In fact, no matter how many QE’s and other activities the Bank of Japan has undertaken since the Great Recession, industrial production remains 20% below the start of that year. That is not a misprint; Japan IP is still 20% smaller in the first months of 2016 than the first months of 2008 as if the whole economy just shrunk never to return (at least so long as “stimulus”). Only the financial and corporate sectors very narrowly count any of the QE’s as being “stimulus”; the rest of the country has been only impoverished.
After the NIRP fiasco, there haven’t been as many calls in the mainstream for more Bank of Japan action (though there will always be some). Instead, the tide is slowly shifting back to the fiscal side just as I suggested in late 2014.
I suppose if the distance between these bouts of actual awareness is long enough, we could sadly be in for interchangeable failures of different pieces of statist intervention. We started with Keynesian government “stimulus” that relented to purely monetary “stimulus” and now seem to be heading back toward government spending once more. Once that inevitably fails, “they” will probably resurrect “Friedman” to replace “Keynes”, this time with the “right amount” of monetarism (rereading Chapter 11 in A Monetary History probably). And so it will go back and forth with nary a reference to the actual economy until the entire globe is encompassed in fullblown Japanification for a quarter century or more.

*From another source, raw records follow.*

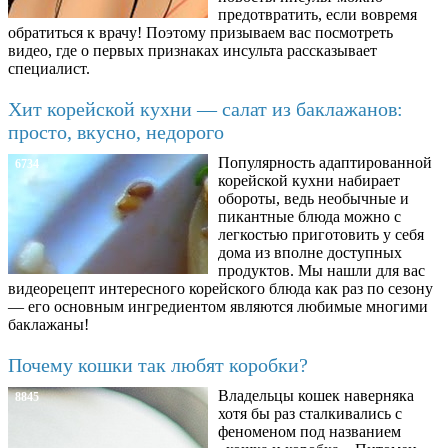
предотвратить, если вовремя
обратиться к врачу! Поэтому призываем вас посмотреть
видео, где о первых признаках инсульта рассказывает
специалист.
Хит корейской кухни — салат из баклажанов:
просто, вкусно, недорого
Популярность адаптированной
6734
корейской кухни набирает
обороты, ведь необычные и
пикантные блюда можно с
легкостью приготовить у себя
дома из вполне доступных
продуктов. Мы нашли для вас
видеорецепт интересного корейского блюда как раз по сезону
— его основным ингредиентом являются любимые многими
баклажаны!
Почему кошки так любят коробки?
Владельцы кошек наверняка
8845
хотя бы раз сталкивались с
феноменом под названием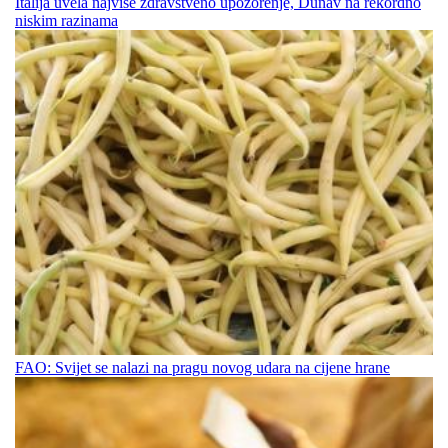
Italija uvela najviše zdravstveno upozorenje, Dunav na rekordno
niskim razinama
FAO: Svijet se nalazi na pragu novog udara na cijene hrane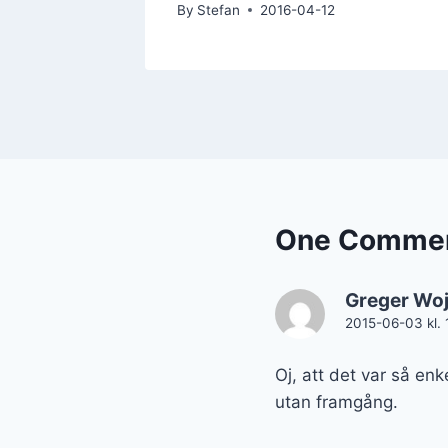
By
Stefan
2016-04-12
One Comme
Greger Woj
2015-06-03 kl. 
Oj, att det var så enk
utan framgång.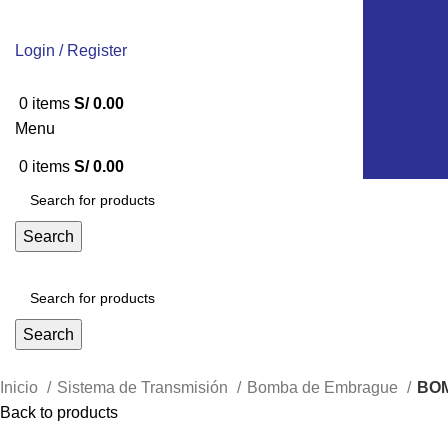
Login / Register
0
items
S/
0.00
Menu
0
items
S/
0.00
Search
Search
Inicio
Sistema de Transmisión
Bomba de Embrague
BOM
Back to products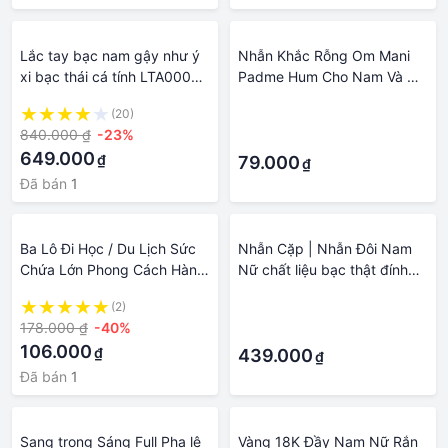
Lắc tay bạc nam gậy như ý
Nhẫn Khắc Rỗng Om Mani
xi bạc thái cá tính LTA0005
Padme Hum Cho Nam Và Nữ
Trang Sức TNJ
Chất Liệu Titan Cao Cấp Ko
(20)
·
Đen Ko Rỉ Sét - Trang sức Bé
840.000 ₫
-23%
·
Heo BHN1
649.000
₫
79.000
₫
Đã bán
1
Ba Lô Đi Học / Du Lịch Sức
Nhẫn Cặp | Nhẫn Đôi Nam
Chứa Lớn Phong Cách Hàn
Nữ chất liệu bạc thật đính
Quốc Thời Trang Cho Nam
đá cao cấp trang sức Bạc
(2)
·
Và Nữ
Quang Thản - QTND1
178.000 ₫
-40%
·
106.000
₫
439.000
₫
Đã bán
1
Sang trọng Sáng Full Pha lê
Vàng 18K Đầy Nam Nữ Rắn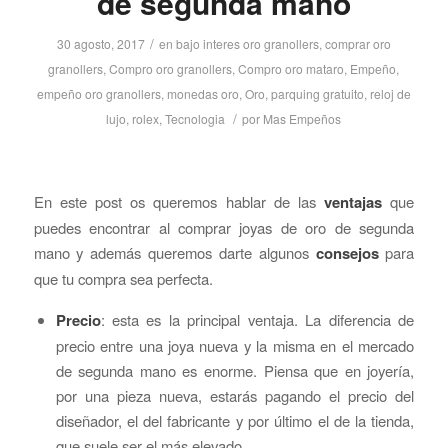
de segunda mano
/
30 agosto, 2017
en
bajo interes oro granollers
,
comprar oro
granollers
,
Compro oro granollers
,
Compro oro mataro
,
Empeño
,
empeño oro granollers
,
monedas oro
,
Oro
,
parquing gratuito
,
reloj de
/
lujo
,
rolex
,
Tecnologia
por
Mas Empeños
En este post os queremos hablar de las
ventajas
que
puedes encontrar al comprar joyas de oro de segunda
mano y además queremos darte algunos
consejos
para
que tu compra sea perfecta.
Precio
: esta es la principal ventaja. La diferencia de
precio entre una joya nueva y la misma en el mercado
de segunda mano es enorme. Piensa que en joyería,
por una pieza nueva, estarás pagando el precio del
diseñador, el del fabricante y por último el de la tienda,
que suele ser el más elevado.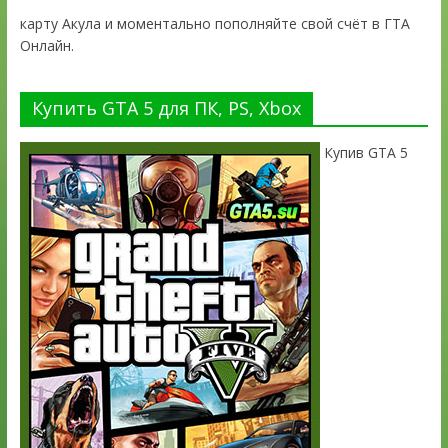
карту Акула и моментально пополняйте свой счёт в ГТА
Онлайн.
Купить GTA 5 для ПК, PS, Xbox
Купив GTA 5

Amid a politically eventful year, calls are growing within the government and ruling parties to compile stimulus steps to gird the flagging economy ahead of a key summit and the Upper House election.
Though doing so would go against the nation’s efforts to heal itself fiscally, a pledge by Group of 20 economies to “use fiscal policy flexibly” is likely to be cited in support of stimulus at a time when global growth is weighed down by recent market turmoil…
As Japan holds the rotating presidency of the G-7 this year, it “would like to contribute to the sustainable and robust growth of the world economy,” the prime minister said Tuesday, heightening the view that the government is eyeing fiscal spending to shore up the world’s third-largest economy.
Once that inevitably fails, and after a long enough period of continued ineffectiveness, the Bank of Japan will probably be tasked to once again move to the forefront and proclaim necessity to do something – as if all the continued QE’s of today, by then far in the past, never happened. There is one commonality to the mainstream consciousness of “stimulus” both fiscal and monetary; it has no memory. That is why the solution to all this global mess will not be decided by some DSGE model update or inside the current halls of whatever Treasury Department or Finance ministry. The answer is purely political at (hopefully) the voting booth that does contain the historical record of everything that didn’t work and was, in the end, very harmful and impoverishing; and that was everything.